Begitulah. Sikap Andi itu tak sekali dua. Itu memang karakternya.

Apakah berarti Andi kaya? Sama sekali tidak. Dia satu-satunya bekas Staf Khusus Presiden yang kini tak punya rumah. Rumahnya di Lampung bahkan dia jual, untuk aktivitas politik dan [setahu saya] untuk eksplorasi situs kuno Gunung Padang. Saya berulang-kali mengingatkannya. Sebab hingga kini dia masih mengontrak rumah kecil di kawasan Kemandoran, Jakarta. "Kawan kita masih banyak yang tinggal di jalanan. Lagi pula kita tak perlu mewariskan rumah ke anak-anak. Begitu ajaran orang tua kita dulu," ujarnya.

Papi Arief Makhya, orang tua Andi, memang mendidiknya dengan baik. Papi tokoh Nahdlatul Ulama di Lampung yang disegani. Hingga kini Papi mengurus Al Furqon, masjid paling keren di Lampung.

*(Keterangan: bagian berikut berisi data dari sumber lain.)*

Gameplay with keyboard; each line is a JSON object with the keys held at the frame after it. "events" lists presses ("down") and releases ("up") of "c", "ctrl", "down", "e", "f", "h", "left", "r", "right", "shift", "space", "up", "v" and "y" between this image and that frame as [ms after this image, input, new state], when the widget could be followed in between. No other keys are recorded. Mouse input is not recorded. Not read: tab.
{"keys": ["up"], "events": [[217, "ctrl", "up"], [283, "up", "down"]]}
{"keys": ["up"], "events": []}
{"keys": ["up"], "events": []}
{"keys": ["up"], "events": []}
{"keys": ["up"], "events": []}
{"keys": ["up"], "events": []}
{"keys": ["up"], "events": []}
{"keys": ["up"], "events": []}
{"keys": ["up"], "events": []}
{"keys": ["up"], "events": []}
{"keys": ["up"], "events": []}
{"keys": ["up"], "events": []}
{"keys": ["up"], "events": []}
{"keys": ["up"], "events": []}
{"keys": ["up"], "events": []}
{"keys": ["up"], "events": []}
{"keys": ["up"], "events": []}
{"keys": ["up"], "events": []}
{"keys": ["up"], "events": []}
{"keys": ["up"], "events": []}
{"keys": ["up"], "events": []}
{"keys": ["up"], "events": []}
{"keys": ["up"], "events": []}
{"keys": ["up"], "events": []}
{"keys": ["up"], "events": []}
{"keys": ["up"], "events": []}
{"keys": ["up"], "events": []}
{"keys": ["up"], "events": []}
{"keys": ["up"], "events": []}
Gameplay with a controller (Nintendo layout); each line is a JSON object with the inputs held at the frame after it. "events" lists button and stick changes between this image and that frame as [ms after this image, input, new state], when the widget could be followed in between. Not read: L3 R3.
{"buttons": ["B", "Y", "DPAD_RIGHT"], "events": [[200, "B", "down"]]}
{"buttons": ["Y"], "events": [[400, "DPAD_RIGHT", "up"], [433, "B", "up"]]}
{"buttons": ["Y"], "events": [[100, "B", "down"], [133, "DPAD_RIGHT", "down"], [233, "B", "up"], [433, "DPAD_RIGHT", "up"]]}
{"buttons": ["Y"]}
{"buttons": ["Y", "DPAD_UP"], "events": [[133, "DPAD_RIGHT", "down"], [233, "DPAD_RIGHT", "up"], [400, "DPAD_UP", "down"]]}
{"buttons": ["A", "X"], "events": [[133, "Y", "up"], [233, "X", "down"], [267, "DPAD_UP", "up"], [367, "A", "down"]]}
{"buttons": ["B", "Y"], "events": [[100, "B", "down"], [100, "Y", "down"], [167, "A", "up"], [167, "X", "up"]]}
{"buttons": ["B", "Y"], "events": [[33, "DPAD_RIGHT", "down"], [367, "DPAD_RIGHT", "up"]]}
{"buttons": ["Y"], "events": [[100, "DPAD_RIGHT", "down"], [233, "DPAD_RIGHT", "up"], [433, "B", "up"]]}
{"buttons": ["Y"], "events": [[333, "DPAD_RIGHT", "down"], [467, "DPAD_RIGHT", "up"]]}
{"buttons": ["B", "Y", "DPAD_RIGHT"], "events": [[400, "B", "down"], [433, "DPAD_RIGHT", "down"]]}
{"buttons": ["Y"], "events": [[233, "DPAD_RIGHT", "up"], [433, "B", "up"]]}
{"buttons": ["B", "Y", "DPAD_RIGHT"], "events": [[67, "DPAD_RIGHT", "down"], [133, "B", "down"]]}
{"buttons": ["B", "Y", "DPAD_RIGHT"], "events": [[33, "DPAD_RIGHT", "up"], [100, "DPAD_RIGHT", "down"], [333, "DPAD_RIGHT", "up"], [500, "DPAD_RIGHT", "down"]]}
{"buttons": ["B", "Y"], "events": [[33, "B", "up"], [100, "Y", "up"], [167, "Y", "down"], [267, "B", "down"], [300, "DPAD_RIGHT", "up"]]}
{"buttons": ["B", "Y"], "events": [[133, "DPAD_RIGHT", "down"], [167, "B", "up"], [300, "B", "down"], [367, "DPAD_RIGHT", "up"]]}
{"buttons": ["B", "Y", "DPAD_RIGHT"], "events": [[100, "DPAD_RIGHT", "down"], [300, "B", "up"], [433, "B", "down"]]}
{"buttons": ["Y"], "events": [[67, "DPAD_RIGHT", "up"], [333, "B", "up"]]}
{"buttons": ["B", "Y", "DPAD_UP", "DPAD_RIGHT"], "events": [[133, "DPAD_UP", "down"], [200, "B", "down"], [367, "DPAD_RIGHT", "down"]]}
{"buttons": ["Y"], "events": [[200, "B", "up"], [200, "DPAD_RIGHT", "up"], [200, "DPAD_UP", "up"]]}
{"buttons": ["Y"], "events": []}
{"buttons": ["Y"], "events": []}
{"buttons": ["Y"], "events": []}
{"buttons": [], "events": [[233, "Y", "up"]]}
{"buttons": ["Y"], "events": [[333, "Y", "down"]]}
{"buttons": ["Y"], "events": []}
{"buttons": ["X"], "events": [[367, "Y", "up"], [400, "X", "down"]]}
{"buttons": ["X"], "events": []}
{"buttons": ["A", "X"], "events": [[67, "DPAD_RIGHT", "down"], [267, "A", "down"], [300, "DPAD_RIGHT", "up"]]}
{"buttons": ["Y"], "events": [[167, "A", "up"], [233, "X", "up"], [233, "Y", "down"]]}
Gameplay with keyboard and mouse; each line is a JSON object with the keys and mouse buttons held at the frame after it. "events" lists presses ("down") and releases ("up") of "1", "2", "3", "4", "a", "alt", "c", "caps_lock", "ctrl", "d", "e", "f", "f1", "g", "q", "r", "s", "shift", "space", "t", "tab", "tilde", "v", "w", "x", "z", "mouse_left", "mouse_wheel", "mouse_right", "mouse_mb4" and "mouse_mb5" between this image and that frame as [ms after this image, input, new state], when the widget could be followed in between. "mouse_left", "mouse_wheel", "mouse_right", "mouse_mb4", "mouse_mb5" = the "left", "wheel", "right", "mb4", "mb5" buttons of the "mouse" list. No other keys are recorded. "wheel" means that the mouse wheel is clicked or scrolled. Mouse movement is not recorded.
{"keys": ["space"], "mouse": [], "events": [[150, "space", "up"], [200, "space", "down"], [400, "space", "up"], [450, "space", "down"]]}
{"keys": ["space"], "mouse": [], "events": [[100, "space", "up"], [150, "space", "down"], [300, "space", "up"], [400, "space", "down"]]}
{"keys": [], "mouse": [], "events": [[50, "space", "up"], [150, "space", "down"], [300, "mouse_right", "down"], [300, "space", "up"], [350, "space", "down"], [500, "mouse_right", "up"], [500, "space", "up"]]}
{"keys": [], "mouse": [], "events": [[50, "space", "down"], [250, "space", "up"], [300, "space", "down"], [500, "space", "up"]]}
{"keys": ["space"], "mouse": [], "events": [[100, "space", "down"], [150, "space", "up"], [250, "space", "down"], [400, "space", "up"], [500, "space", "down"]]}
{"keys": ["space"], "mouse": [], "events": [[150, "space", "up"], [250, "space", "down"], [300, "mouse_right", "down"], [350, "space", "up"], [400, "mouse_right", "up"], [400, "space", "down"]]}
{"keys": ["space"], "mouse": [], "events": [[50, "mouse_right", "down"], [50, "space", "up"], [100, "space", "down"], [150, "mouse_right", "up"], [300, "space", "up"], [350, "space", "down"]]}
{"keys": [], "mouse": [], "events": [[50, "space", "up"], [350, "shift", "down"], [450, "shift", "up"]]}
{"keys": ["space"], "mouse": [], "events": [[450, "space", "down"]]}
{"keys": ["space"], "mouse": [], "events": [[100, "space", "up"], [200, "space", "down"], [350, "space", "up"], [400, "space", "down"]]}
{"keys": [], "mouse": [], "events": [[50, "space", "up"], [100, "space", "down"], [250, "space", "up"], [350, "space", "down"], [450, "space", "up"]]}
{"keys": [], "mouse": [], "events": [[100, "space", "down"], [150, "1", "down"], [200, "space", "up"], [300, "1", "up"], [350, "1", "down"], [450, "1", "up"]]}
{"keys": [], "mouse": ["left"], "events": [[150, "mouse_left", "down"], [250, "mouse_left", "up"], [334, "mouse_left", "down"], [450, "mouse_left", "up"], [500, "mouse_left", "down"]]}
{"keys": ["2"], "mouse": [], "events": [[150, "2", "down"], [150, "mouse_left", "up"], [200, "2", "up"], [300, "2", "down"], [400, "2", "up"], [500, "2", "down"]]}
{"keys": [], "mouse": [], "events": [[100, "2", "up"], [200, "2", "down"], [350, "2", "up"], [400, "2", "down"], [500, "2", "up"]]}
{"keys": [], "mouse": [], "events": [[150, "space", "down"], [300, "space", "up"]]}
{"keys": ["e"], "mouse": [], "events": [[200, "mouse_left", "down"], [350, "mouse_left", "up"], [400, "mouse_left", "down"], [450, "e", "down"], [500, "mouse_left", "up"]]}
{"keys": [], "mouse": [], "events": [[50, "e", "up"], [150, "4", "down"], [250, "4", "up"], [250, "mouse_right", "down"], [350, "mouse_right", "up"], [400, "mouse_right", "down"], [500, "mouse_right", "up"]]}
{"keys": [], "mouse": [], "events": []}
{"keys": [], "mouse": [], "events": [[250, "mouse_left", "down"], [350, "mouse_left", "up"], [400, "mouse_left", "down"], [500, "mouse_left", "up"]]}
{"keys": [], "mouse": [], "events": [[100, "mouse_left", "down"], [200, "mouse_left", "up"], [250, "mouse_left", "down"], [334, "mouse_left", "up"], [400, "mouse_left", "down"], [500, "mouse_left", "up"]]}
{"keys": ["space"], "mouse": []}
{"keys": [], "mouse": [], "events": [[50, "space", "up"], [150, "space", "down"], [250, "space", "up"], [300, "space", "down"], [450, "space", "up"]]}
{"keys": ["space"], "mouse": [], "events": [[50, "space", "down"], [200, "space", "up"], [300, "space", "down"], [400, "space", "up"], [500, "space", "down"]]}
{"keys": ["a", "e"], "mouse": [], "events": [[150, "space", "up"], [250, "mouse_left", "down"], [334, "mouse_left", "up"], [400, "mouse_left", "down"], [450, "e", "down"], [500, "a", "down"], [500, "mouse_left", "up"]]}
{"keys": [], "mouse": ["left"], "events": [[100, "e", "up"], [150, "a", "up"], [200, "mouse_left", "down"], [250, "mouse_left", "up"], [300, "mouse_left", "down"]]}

Tita-tiba kemarin saya mendapat berita buruk itu. Saya menghentikan kegiatan. Duduk terdiam. Telpon seluler saya berulang kali berdering, banyak kawan menanyakan informasi tentang Andi. Dan semalam saya tak bisa tidur. Hingga sekarang saya menuliskan status ini, sambil menangis.